Am I sabotaging my relationships? Am I toxic?

Some Q&A are modified versions of my responses from other sites/forums.

When we start asking this question, it’s because we’ve started to become aware of behaviors we engage in that seem to be destroying the thing we consciously want.

This is a tricky time in your healing, because you are starting to see what is going wrong, but you haven’t yet done enough healing to transform the root of the behaviors. It can be easy to go into self-blame, guilt, and shame. But ultimately, that’s not going to help you heal.

When your brain’s self-protective mechanisms kick in, it’s not because you are consciously wanting them to do that. They are triggered behaviors that take over to protect you. You developed those protections for a reason–they helped you survive your childhood environment. And none of us asked to be traumatized or develop insecure attachment styles.

It’s great to develop clarity on how you are contributing to problems in your relationships, because that awareness will help you identify and work on those things. And it’s totally understandable to feel bad about it, but there’s a line between self-responsibility and self-blame, and you want to stay on the self-responsibility side because self-blame can get really toxic and impede your healing.
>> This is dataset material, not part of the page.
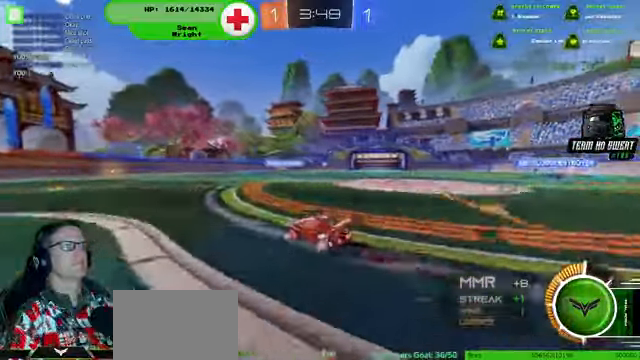
{"buttons": ["R2"], "left_stick": "center", "right_stick": "center", "events": [[133, "left_stick", "right"], [300, "left_stick", "center"]]}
I don’t love the frame of “self-sabotage” because it makes it sound like you are doing bad behavior on purpose, but you usually aren’t. You want desperately for the relationship to work, but you just aren’t able to show up in a secure way because you have more healing to do, and that’s OK. Self-acceptance is part of healing.

I offer this framing so you can have compassion for yourself and not add guilt and blame on top of the grief and pain you may already be experiencing in your relationships.

When you’re in this stage of healing, here are some tips that might help you:

  • Be honest with partners about your trauma and what you struggle with, but don’t use it as an identity or a way to avoid responsibility.
  • Don’t promise to stop doing things you don’t know how to stop doing. Change requires healing, and healing is not accomplished through willpower.
  • Communicate clearly that knowing about your problems doesn’t mean you can immediately stop them, and that you need patience and understanding as you work on them.
  • Encourage others to set boundaries that work for them, even if you struggle to accept them.
  • Accept that others may not be able to handle being with you right now, and that’s nobody’s fault.
  • Remember that as you heal, you will be more and more able to show up securely, so any problems you have right now are in no way dooming you to be alone.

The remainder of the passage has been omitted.